Acorns Disappear Across the Country
Hugh Pickens writes "Botanist Rod Simmons thought he was going crazy when couldn't find any acorns near his home in Arlington County, Virginia. 'I'm used to seeing so many acorns around and out in the field, it's something I just didn't believe,' said Simmons. Then calls started coming in about crazy squirrels. Starving, skinny squirrels eating garbage, inhaling bird feed, greedily demolishing pumpkins. Squirrels boldly scampering into the road. And a lot more calls about squirrel roadkill. Simmons and Naturalist Greg Zell began to do some research and found Internet discussion groups, including one on Topix called 'No acorns this year,' reporting the same thing from as far away as the Midwest up through New England and Nova Scotia. 'We live in Glenwood Landing, N.Y., and don't have any acorns this year. Really weird,' wrote one. 'None in Kansas either! Curiouser and curiouser.' The absence of acorns could have something to do with the weather and Simmons has a theory about the wet and dry cycles. But many skeptics say oaks in other regions are producing plenty of acorns, and the acorn bust is nothing more than the extreme of a natural boom-and-bust cycle. But the bottom line is that no one really knows. 'It's sort of a mystery,' Zell said."

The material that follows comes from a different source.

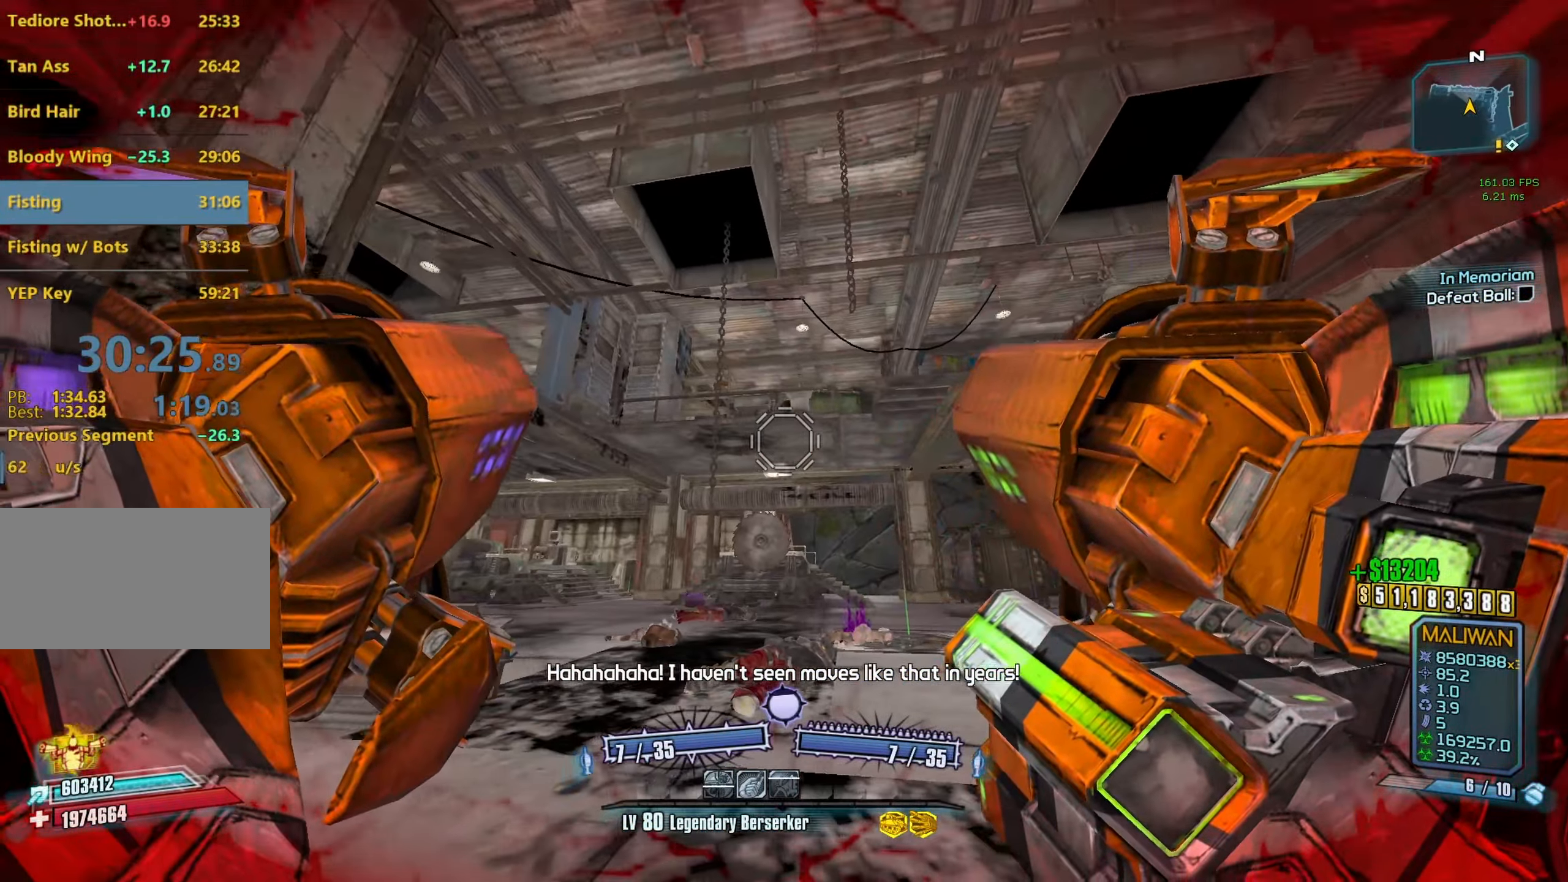
{"keys": [], "mouse": [], "events": [[83, "d", "down"], [183, "d", "up"]]}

...to what the majority of comments to this article will be related, given the delicious quotes like this in the article:'
Of course, these will be ignored on page two of the story:
I know it's not a popular sentiment here, but Beware the church of climate alarm.
The problem is a lone observer in a single locale can muster up a climate scare like this and apparently get attention. Here in my area we too saw a large crop of at least the large variety of acorns. These are the kinds of things that we'll find Al Gore referencing if we're not careful.

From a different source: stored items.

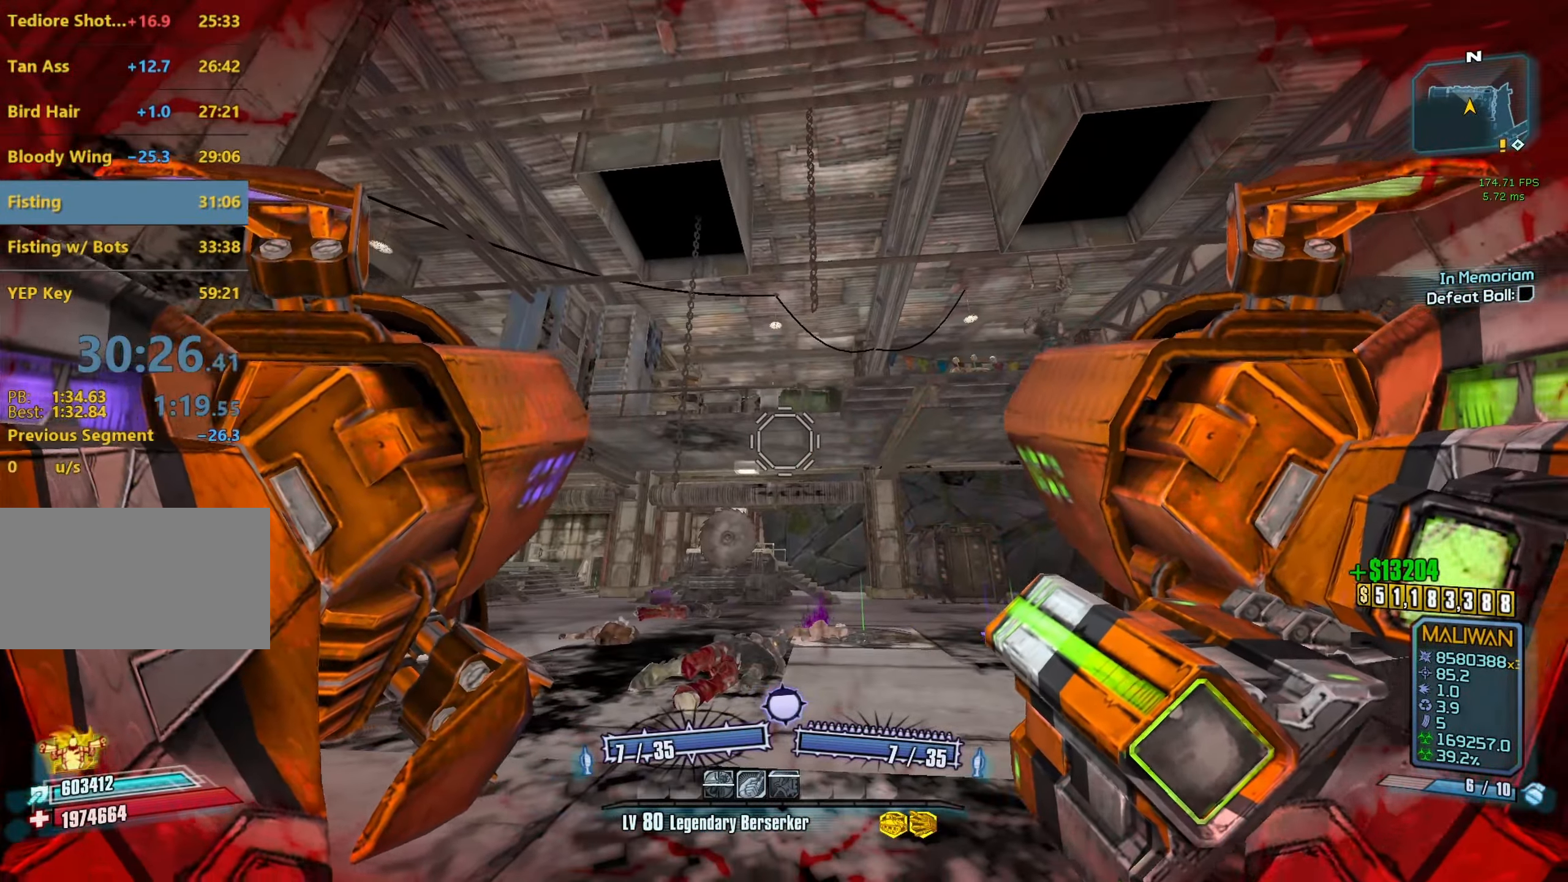
{"keys": ["a"], "mouse": [], "events": [[50, "a", "down"], [200, "a", "up"], [383, "a", "down"]]}
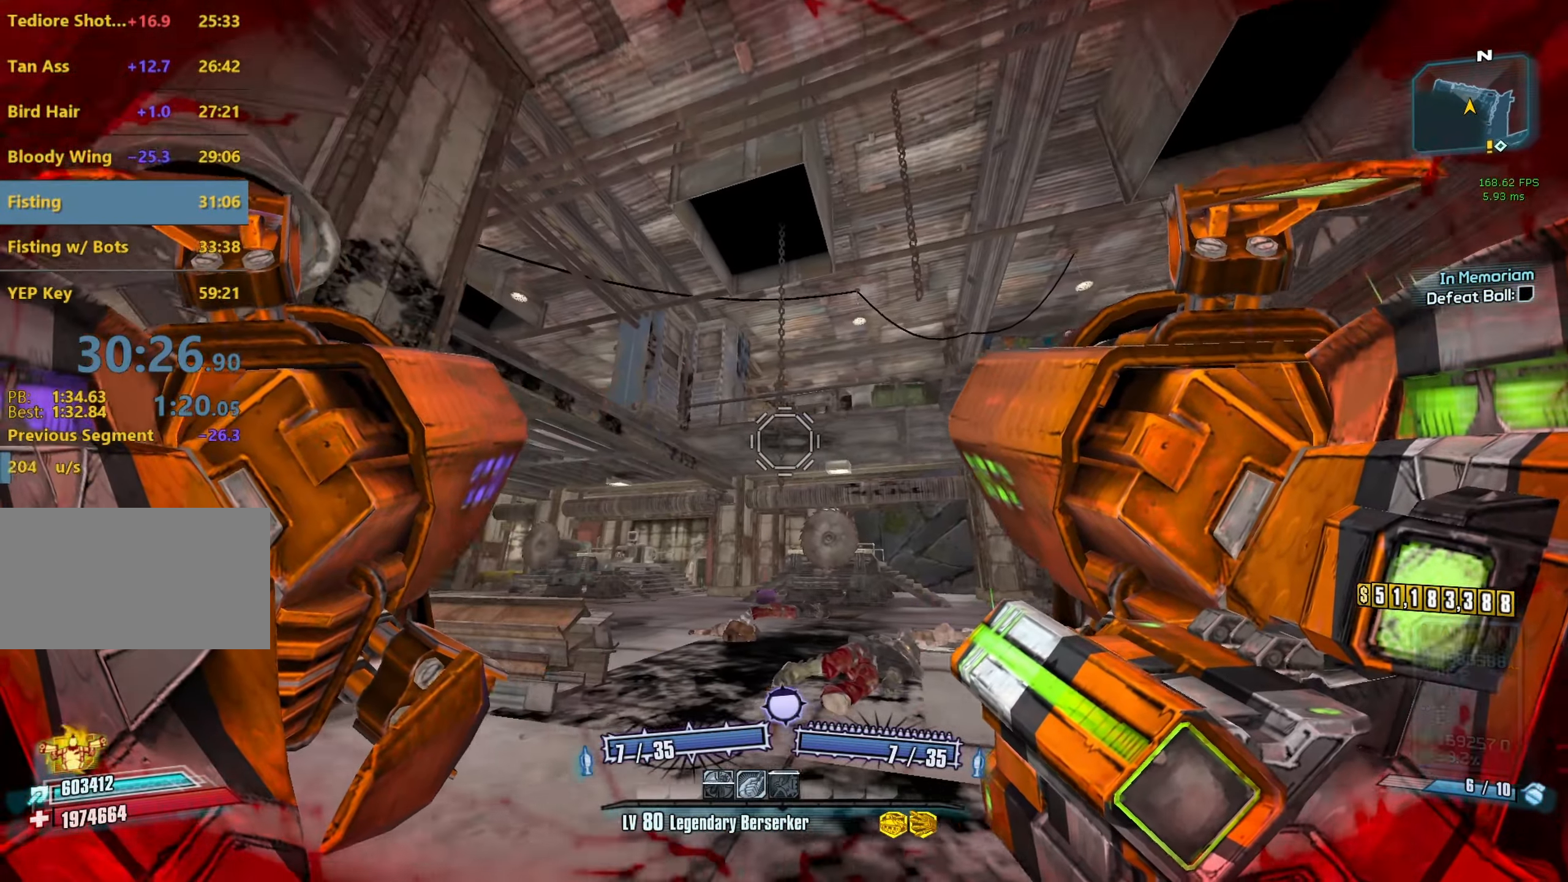
{"keys": [], "mouse": [], "events": [[166, "a", "up"], [266, "a", "down"], [400, "a", "up"]]}
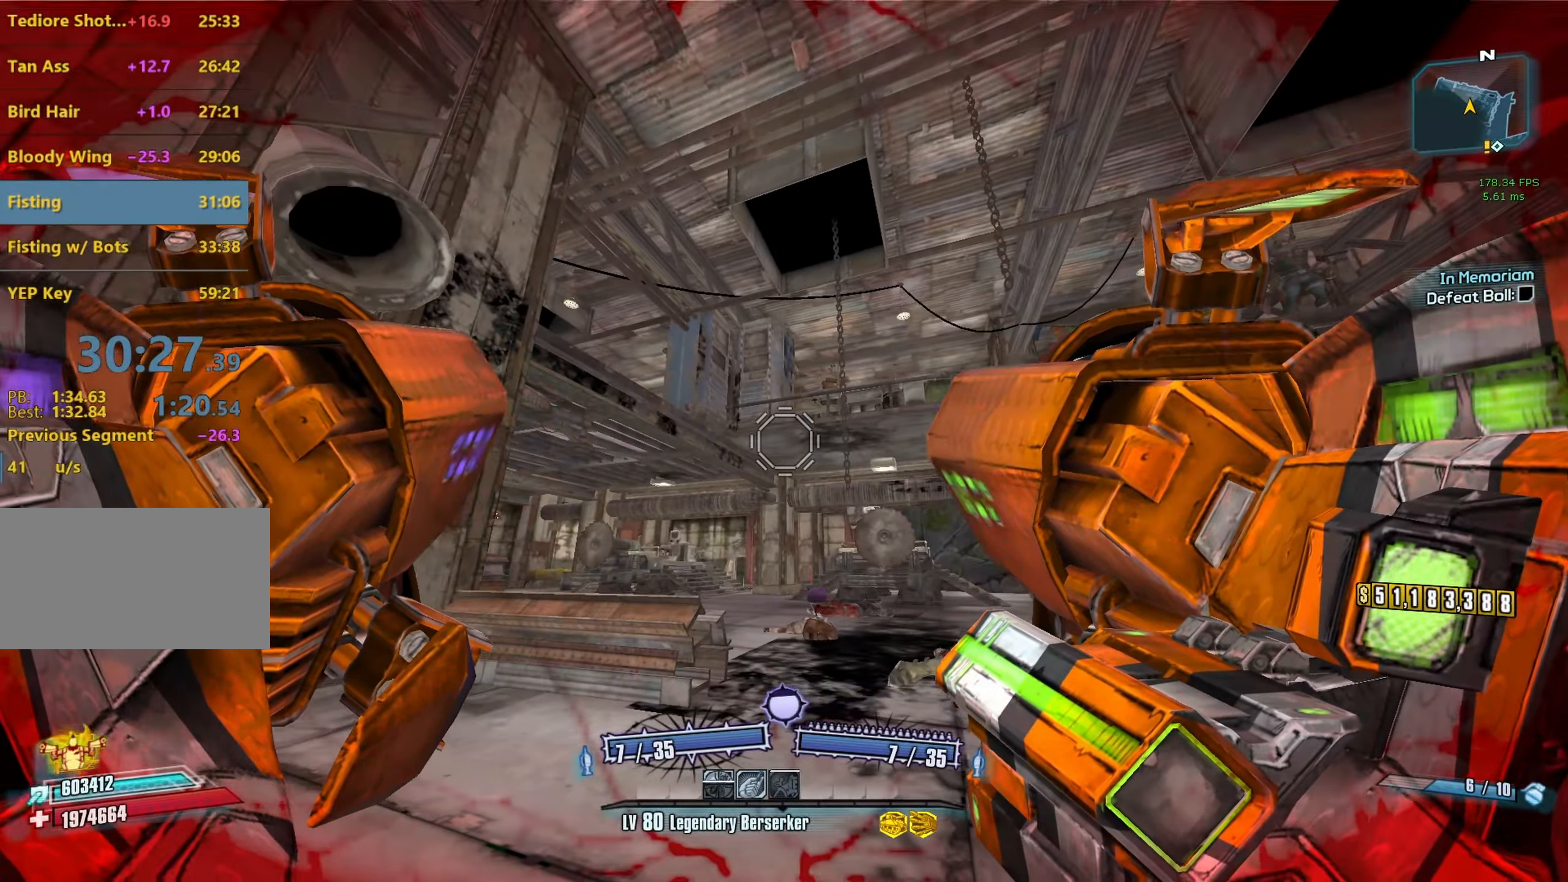
{"keys": [], "mouse": [], "events": []}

Have a more open world view, moderators; the OP is referring to the arc linking all the episodes of series 4 of Doctor Who. It's the first thing I thought of when I read the post, and is also why the article is tagged 'badwolf' and 'starsgoingout'.
About your apparent need to deny, out of hand, even a remote possibility that this or any other event is linked to anthropogenic climate change.
You appear to have decided a priori how things are, and seem to go into an intellectual panic when something comes up that challenges you understanding of thing. You're just as bad as you claim the global warming "alarmists" to be, worse perhaps. You're willing to cling to what a tiny fraction of people have to say about the topic because it suits what you want to hear.
It's part of a plot developed by the squirrels. They want us to feel sorry for them, feed them, and invite them into our homes. They've become jealous of what the dogs and cats have, and they want in...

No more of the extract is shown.